- PROBLEM TO WORK ON -
The listing below must be given again in full, exactly.

** Opening INPUT block **

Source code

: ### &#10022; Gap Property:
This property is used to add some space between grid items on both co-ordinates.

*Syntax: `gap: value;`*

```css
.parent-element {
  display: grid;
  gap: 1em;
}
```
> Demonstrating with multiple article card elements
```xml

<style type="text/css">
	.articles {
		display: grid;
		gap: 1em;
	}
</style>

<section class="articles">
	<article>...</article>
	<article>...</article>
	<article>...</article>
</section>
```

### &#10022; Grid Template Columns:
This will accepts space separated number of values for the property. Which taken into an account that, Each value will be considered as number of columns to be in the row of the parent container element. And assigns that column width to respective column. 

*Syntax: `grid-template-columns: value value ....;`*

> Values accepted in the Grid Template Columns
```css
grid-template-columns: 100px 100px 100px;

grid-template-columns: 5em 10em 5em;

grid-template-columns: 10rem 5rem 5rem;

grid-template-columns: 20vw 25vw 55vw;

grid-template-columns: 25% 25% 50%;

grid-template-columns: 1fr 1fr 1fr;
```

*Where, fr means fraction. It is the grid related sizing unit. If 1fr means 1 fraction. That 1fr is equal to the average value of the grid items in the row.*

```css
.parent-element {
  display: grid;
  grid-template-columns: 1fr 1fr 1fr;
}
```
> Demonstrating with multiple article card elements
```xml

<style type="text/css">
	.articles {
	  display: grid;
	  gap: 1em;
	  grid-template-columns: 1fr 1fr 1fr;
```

** Closing INPUT block **

- EXERCISE SOLUTION -
Source code

: ### &#10022; Gap Property:
This property is used to add some space between grid items on both co-ordinates.

*Syntax: `gap: value;`*

```css
.parent-element {
  display: grid;
  gap: 1em;
}
```
> Demonstrating with multiple article card elements
```xml

<style type="text/css">
	.articles {
		display: grid;
		gap: 1em;
	}
</style>

<section class="articles">
	<article>...</article>
	<article>...</article>
	<article>...</article>
</section>
```

### &#10022; Grid Template Columns:
This will accepts space separated number of values for the property. Which taken into an account that, Each value will be considered as number of columns to be in the row of the parent container element. And assigns that column width to respective column. 

*Syntax: `grid-template-columns: value value ....;`*

> Values accepted in the Grid Template Columns
```css
grid-template-columns: 100px 100px 100px;

grid-template-columns: 5em 10em 5em;

grid-template-columns: 10rem 5rem 5rem;

grid-template-columns: 20vw 25vw 55vw;

grid-template-columns: 25% 25% 50%;

grid-template-columns: 1fr 1fr 1fr;
```

*Where, fr means fraction. It is the grid related sizing unit. If 1fr means 1 fraction. That 1fr is equal to the average value of the grid items in the row.*

```css
.parent-element {
  display: grid;
  grid-template-columns: 1fr 1fr 1fr;
}
```
> Demonstrating with multiple article card elements
```xml

<style type="text/css">
	.articles {
	  display: grid;
	  gap: 1em;
	  grid-template-columns: 1fr 1fr 1fr;
```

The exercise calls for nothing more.